Richard Wagner : Lohengrin

Dossier : Arts, Lettres et SciencesMagazine N°627 Septembre 2007Par : K. F. Vogt, S. Kringelborn, W. Meier, DSO Berlin, K. NaganoRédacteur : Marc DARMON (83)

Lohen­grin fait par­tie, avec le Vais­seau Fan­tôme et Tannhäuser, des pre­miers opéras célèbres de Richard Wag­n­er. Le sys­tème de « leit­mo­tiv », ces thèmes attachés à des per­son­nages, des objets, des sen­ti­ments ou des événe­ments, qui revi­en­nent tout au long de l’ouvrage, se développe réelle­ment pour la pre­mière fois. Lohen­grin est aus­si le pre­mier à dépass­er les trois heures et demi, for­mat en dessous duquel Wag­n­er ne redescen­dra plus (à part naturelle­ment pour l’Or du Rhin, mais qui n’est qu’un « Prologue »).

Comme chaque fois, le livret est réal­isé par Wag­n­er lui-même d’après une légende nordique, celte ou ger­manique. Ici se mélan­gent la Geste de Garin de Lor­raine (« Lor­raine-Grin ») et le cycle des Cheva­liers du Graal (Lohen­grin est fils de Per­se­val-Par­si­fal apprend-on à la fin de l’acte III ; il est d’ailleurs sai­sis­sant de réalis­er que Wag­n­er réu­tilis­era pour son dernier opéra, Par­si­fal, plus de trente ans plus tard, les thèmes musi­caux du Graal et du Cygne décou­verts dans Lohen­grin).

Il serait trop long de décrire ici l’intrigue, tou­jours com­plexe et pou­vant se lire à plusieurs degrés comme les con­tes de fées, pleine de cheva­lerie, de mer­veilleux, de ser­ments, secrets et par­jures, de com­plots et jalousie.

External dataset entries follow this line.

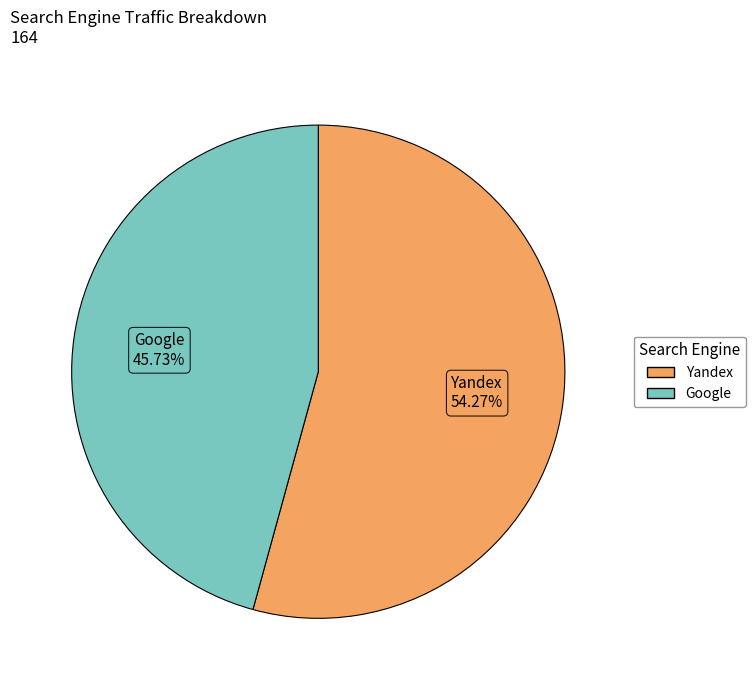

Is there a majority slice in this chart?

Yes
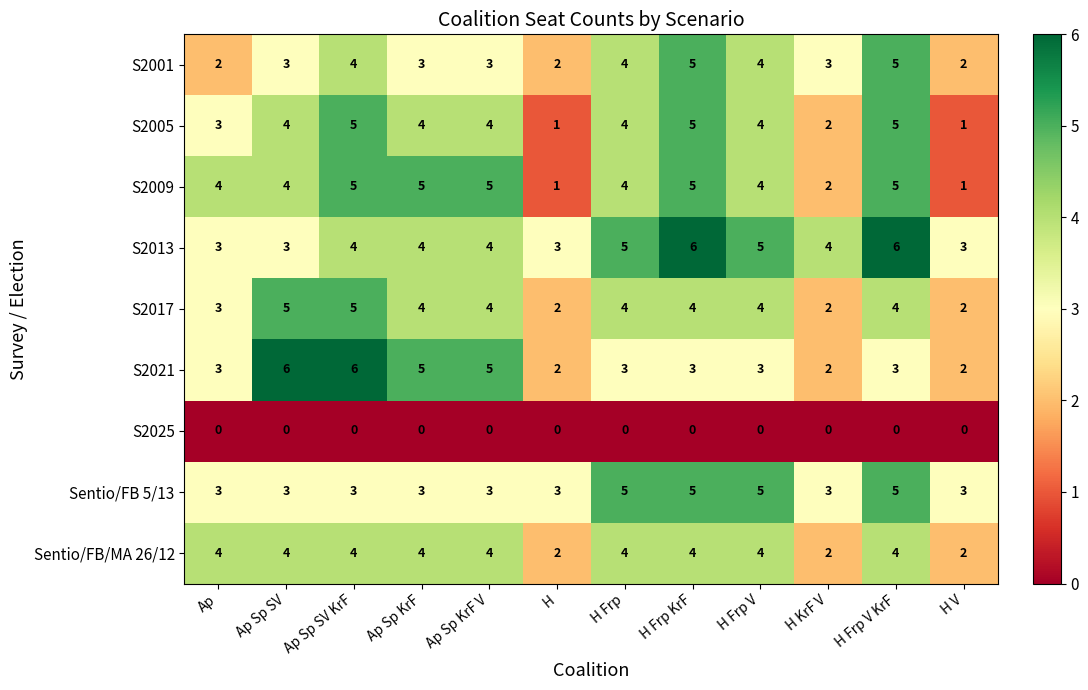

What is the total value across all series at Ap Sp KrF?

32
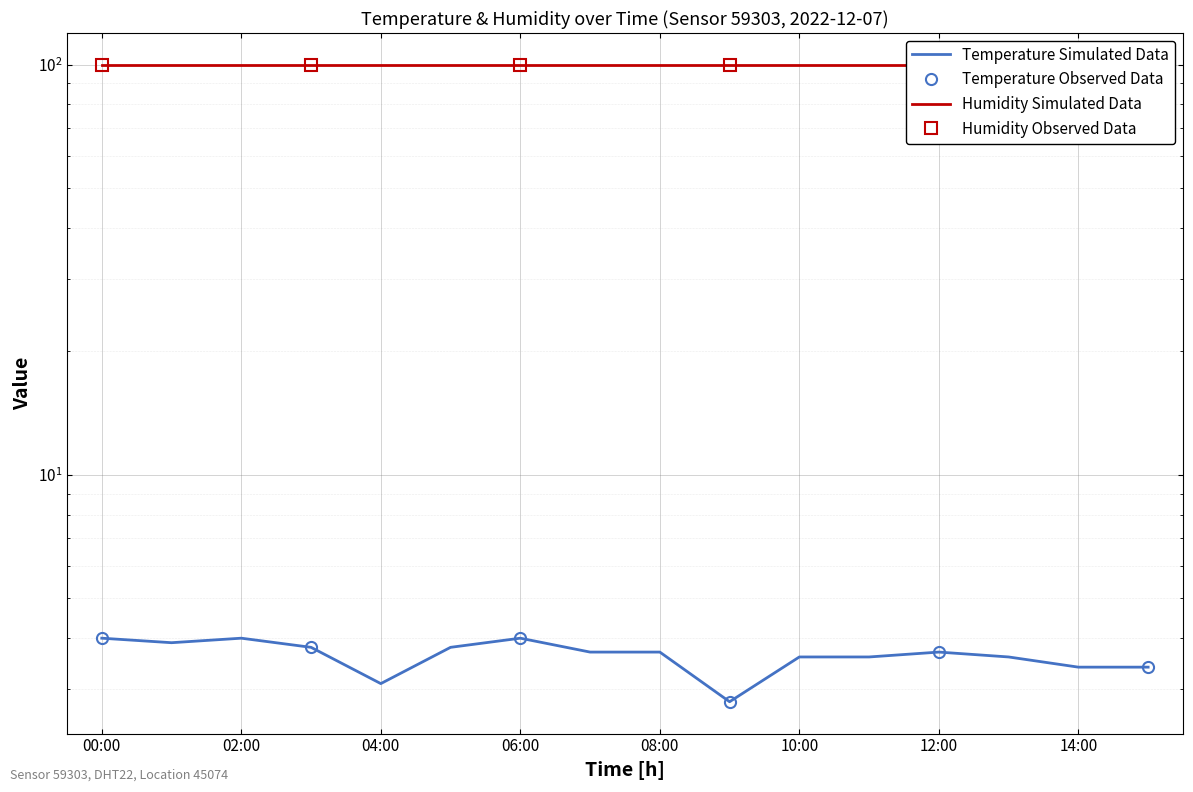

Reading left to right, extract all data points from this chart.

00:00=4.0	01:00=3.9	02:00=4.0	03:00=3.8	04:00=3.1	05:00=3.8	06:00=4.0	07:00=3.7	08:00=3.7	09:00=2.8	10:00=3.6	11:00=3.6	12:00=3.7	13:00=3.6	14:00=3.4	15:00=3.4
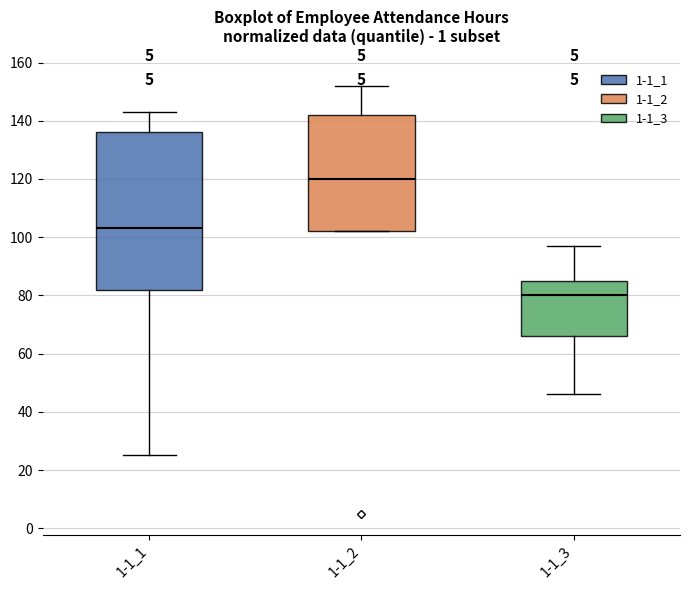

Reading left to right, read every box against the y-axis: the position of its median line, the range the box covers, and the ends of its whiskers. The values are not printed on the chart, so give them approximately, as read against the axis.

1-1_1: median 104, box 82 to 136, whiskers 26 to 144
1-1_2: median 120, box 102 to 142, whiskers 102 to 152
1-1_3: median 80, box 66 to 86, whiskers 46 to 98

Mais on com­pren­dra que l’ouvrage gagne beau­coup à la représen­ta­tion scénique, en direct ou en DVD. En effet, cela per­met d’ajouter à la beauté de la musique la com­préhen­sion du livret et la per­cep­tion d’une action très « visuelle » (tournoi, mou­ve­ments de foules, jeux des con­spir­a­teurs…). Pour tout cela, le film réal­isé lors du fes­ti­val de Baden-Baden en juin 2006, avec une dis­tri­b­u­tion dom­inée par une mag­nifique (à tout point de vue) Wal­traud Meier et les forces (chœurs et orchestre) de Kent Nagano, est idéal. La direc­tion d’orchestre est mag­nifique, de la finesse du prélude jusqu’aux scènes de com­bat. La mise en scène est très effi­cace. En par­ti­c­uli­er le juge­ment d’Elsa de Bra­bant et l’arrivée de son sauveur, Lohen­grin, sont extrême­ment prenants. La direc­tion d’acteurs, sou­vent imper­cep­ti­ble dans une salle d’opéra, est ici très mar­quante et réussie.

Bien sûr, nous n’avons pas ici les grands chanteurs wag­nériens de l’après-guerre (la pré­ten­due déca­dence du chant wag­nérien est de toute façon un lieu com­mun depuis plus de cinquante ans), et nous n’avons pas non plus, à part Wal­traud Meier déjà citée, les plus célèbres des wag­nériens actuels ; j’avoue d’ailleurs pour ma part un faible pour l’interprétation poignante et absol­u­ment con­tre-nature de Lohen­grin par le grand puc­cinien qu’est Placido Domin­go (sous la direc­tion de sir Georg Solti). Mais cette pro­duc­tion est d’un niveau très supérieur à la moyenne de ce que l’on voit dans les grandes maisons d’opéra aujourd’hui. Elle est absol­u­ment recommandable.